EMF: Event Meta Formers for Event-based Real-time Traffic Object Detection

TL;DR

This work tackles real-time object detection for event-based cameras, addressing the inefficiencies of transformer-heavy backbones by introducing EMF, an Event Meta Former backbone that is tailored to event data. It combines an Event Progression Extractor with convolution-based MetaFormer blocks (RepMixer and ConvFFN) across four stages, augmented by LSTMs to capture temporal context, and uses YOLOX for detection. On Gen1 and 1Mpx benchmarks, EMF achieves state-of-the-art or near-state-of-the-art performance with significantly reduced inference time and parameter count, while demonstrating strong generalization in cross-dataset tests and improved scaling with larger datasets. Overall, EMF delivers a faster, more data-efficient, and more robust solution for event-based traffic object detection, with practical implications for real-time autonomous driving systems.

Abstract

Event cameras have higher temporal resolution, and require less storage and bandwidth compared to traditional RGB cameras. However, due to relatively lagging performance of event-based approaches, event cameras have not yet replace traditional cameras in performance-critical applications like autonomous driving. Recent approaches in event-based object detection try to bridge this gap by employing computationally expensive transformer-based solutions.
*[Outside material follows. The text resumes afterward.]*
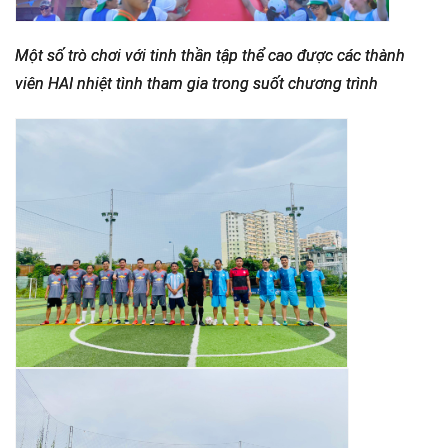
Một số trò chơi với tinh thần tập thể cao được các thành
viên HAI nhiệt tình tham gia trong suốt chương trình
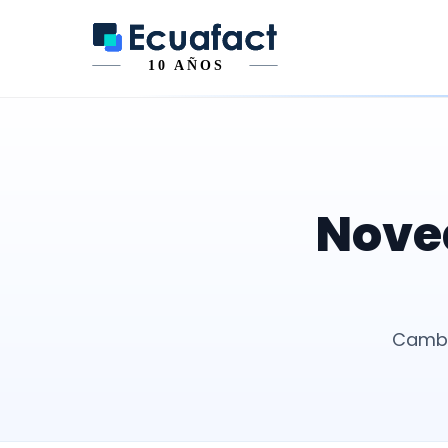
Noved
Cambio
However, due to their resource-intensive components, these solutions fail to exploit the sparsity and higher temporal resolution of event cameras efficiently. Moreover, these solutions are adopted from the vision domain, lacking specificity to the event cameras. In this work, we explore efficient and performant alternatives to recurrent vision transformer models and propose a novel event-based object detection backbone. The proposed backbone employs a novel Event Progression Extractor module, tailored specifically for event data, and uses Metaformer concept with convolution-based efficient components. We evaluate the resultant model on well-established traffic object detection benchmarks and conduct cross-dataset evaluation to test its ability to generalize. The proposed model outperforms the state-of-the-art on Prophesee Gen1 dataset by 1.6 mAP while reducing inference time by 14%. Our proposed EMF becomes the fastest DNN-based architecture in the domain by outperforming most efficient event-based object detectors. Moreover, the proposed model shows better ability to generalize to unseen data and scales better with the abundance of data.

Paper Structure

This paper contains 27 sections, 2 equations, 2 figures, 5 tables.

Figures (2)

  • Figure 1: Shows the detailed architecture of the proposed EMF backbone, its components (a-f) and usage in event-based object detection pipeline (g).
  • Figure 2: Qualitative comparison of EMF and RVT-B gehrig2023recurrent models against ground-truth (GT) on 1Mpx dataset. The cyan bounding boxes represent cars, while the orange bounding boxes represent pedestrians. The first three columns are from the Gen1 dataset, while the last three columns contain samples from the 1Mpx dataset.